Are one-third the width of the square em quad. They are the standard word spaces used in regular text composition.

FOUR-TO-EM SPACES

Four of them equal one em, can be used where less word spacing is needed or for more accurate spacing between elements in the line.

FIVE-TO-EM SPACES

Are utilized for extremely tight spacing between certain elements including punctuation marks.

SIX-TO-EM SPACES

1/6 the width of an em quad, are sometimes available for very close spacing. Made of regular type metal, they are referred to as less than five-to-em spaces.

HAIR SPACES

Are made in 1/2-point thicknesses (coppers) and one-point thick (brass) for very slight spacing and letterspacing.
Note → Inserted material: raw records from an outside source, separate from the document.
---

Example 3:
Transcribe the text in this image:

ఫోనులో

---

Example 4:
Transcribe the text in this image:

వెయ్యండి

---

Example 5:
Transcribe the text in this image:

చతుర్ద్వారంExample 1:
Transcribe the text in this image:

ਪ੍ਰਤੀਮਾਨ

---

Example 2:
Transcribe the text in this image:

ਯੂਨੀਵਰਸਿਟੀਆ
To better understand the various spaces and quads and to be able to quickly estimate spacing necessary to justify lines, the following unit value table for spaces may prove helpful to the novice.

6-to-em space …… 10 units
5-to-em space …… 12 units
4-to-em space …… 15 units
3-to-em space …….. 20 units
En quad ……………. 30 units
Em quad …………… 60 units
2 em quad ……….. 120 units
3 em quad ……….. 180 units

To make the oft-used 4- and 5-to-em spaces more accessible, some typographers change the location of them to the semi and colon boxes. This transfer will put all spaces and quads to the front of the case and be more accessible to the right hand.

Three-to-em spaces are appropriate for word spacing if the type design is a wide one. Types in this category include: Scotch Roman, Century Expanded, New Caslon, Bookman, National Old Style, Forum, Stymie, Antique No. 1, Craw Clarendon, etc.
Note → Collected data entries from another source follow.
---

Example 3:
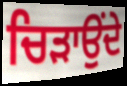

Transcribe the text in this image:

ਚਿੜਾਉਂਦੇ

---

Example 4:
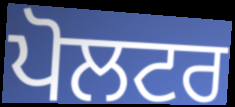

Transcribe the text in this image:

ਪੋਲਟਰ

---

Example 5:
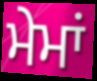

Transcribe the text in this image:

ਮੇਮਾਂ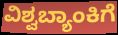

Narrow faces such as: Baskerville, Cheltenham Old Style, Bodoni Book, Nicolas Cochin, Kennerley, Cloister Old Style, Goudy Modern, Garamond, Bembo, Garamont, Fournier, Ehrhardt and Caslon 471 & 337 are compatible with 4-to-em word spaces.

Good spacing is to words as mortar is to bricks. Not only does it hold words apart; it also serves to hold them together for easily readable sentences and thoughts. Extremely thin spaces, which let the words all run together, are as bad as having too much space between words which separates them into disjointed units causing the reader’s eye to stumble and lose the flow of the author’s thought.

Spacing and justification are the two closely linked operations that are necessary for the setting of every line. These terms are often used interchangeably.

SPACING

Is the placing of white space between words, characters, lines and at the beginning and ends of paragraphs. It is accomplished by placing white space in, at the ends of and between lines. In other words, it is the varying of the space throughout the line to attain legibility as well as a pleasing appearance.

JUSTIFYING

Is the tightening up of the lines in the composing stick so they will be snug enough to support themselves when they are transferred to a galley. Spacing at the ends or within the line is increased or reduced to accomplish this.

Several styles of setting type are open to the hand compositor, including: centered, flush right, flush left and justified.

Regardless of the style of setting–rag right or left, centered or justified each line must be justified. In other words, the line tightened until it is firm in the stick. This is accomplished by increasing or decreasing the spaces in the line. This double use of the term ‘justifying’ may at first confuse the novice typesticker.